Net-zero emission goals went out the window with AI.
Wait… What? The article seems to imply that the water is consumed, but it’s referencing the water used in cooling loops.
Submitted 10 hours ago by BrikoX@lemmy.zip to technology@lemmy.zip
Net-zero emission goals went out the window with AI.
Wait… What? The article seems to imply that the water is consumed, but it’s referencing the water used in cooling loops.
Data centers don’t have “water cooling loops” that are anything like the ones in consumer PCs. To maximize cooling capacity, a lot of the systems use some sort of evaporative cooling that results in some of the water just floating away into the atmosphere (after which point it would need to be purified again before it could be used for human consumption)
It also seems from what I can find like some data centers just pipe in clean ambient-temperature water, use it to cool the servers, and then pipe it right back out into the municipal sewer system. Which is even more stupid, because you’re taking potable water, sending it through systems that should be pretty clean, and then mixing it with waste water. If anything, that should be considered “gray water”, which is still fine to use for things like flushing toilets.

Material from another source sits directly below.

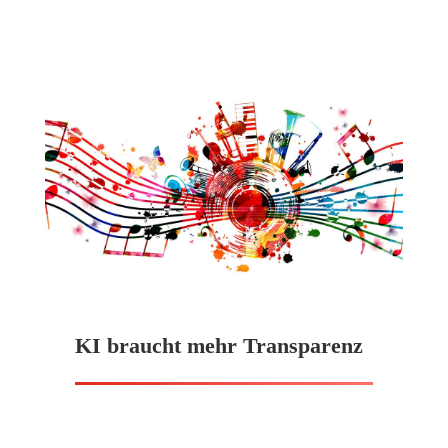
KI braucht mehr Transparenz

As with everything else, we need the government to regulate it because otherwise the corporations don’t really give a shit.
I would be really surprised if anyone is cooling data centres with city water except in emergency, that’s so unbelievably expensive (could see water direct from a lake though but that had it’s own issues too). I recall saving millions just by adjusting a fill target on an evaporative cooling tower so it wouldn’t overfill (levels were really cyclic, targets weren’t tuned for them), and that was only a fraction of what it’d have cost if we’d’ve used pure city.
In this world, we obey the law of thermodynamics.
Yeah the article is disingenuous at best. There are many things wrong with generative AI, but this is just a lousy approach.
If I make a PC, put in a water cooling loop, and use it to run an LLM - sure, water is circulating, but that water isn’t just vanishing lol.
My friend, you are naive at best if you think AI data centers are using closed loop water cooling. Look up evaporative cooling towers. It’s “consumed” in the sense that it is evaporated.
It consumes the resource of “purified, available water” which is consumed as it is no longer purified or unavailable (if evaporated). The same way nothing ever “consumes” energy, it just makes it unusable.
The Excel spreadsheet that calculates this has so many ‘assumption’ cells.
We need municipal datacenters that can be integrated into the municipal water departments, and municipal electrical grid. Use the hot water to provide ‘on tap’ hot water for local businesses that need it.
It’s almost like these “services” are an unnecessary blight that benefit only those that profit financially from them.
that, is what a service always was and will continue to be, live service games, service jobs, telco service. this isn’t new, it just affects more people
Affidavit@lemm.ee 6 hours ago
Huh. I run a LLM locally on my own machine. Not looking forward to my next water bill.
nexguy@lemmy.world 4 hours ago
Have you checked your computers gallons per hour? I’m thinking of getting an electric myself.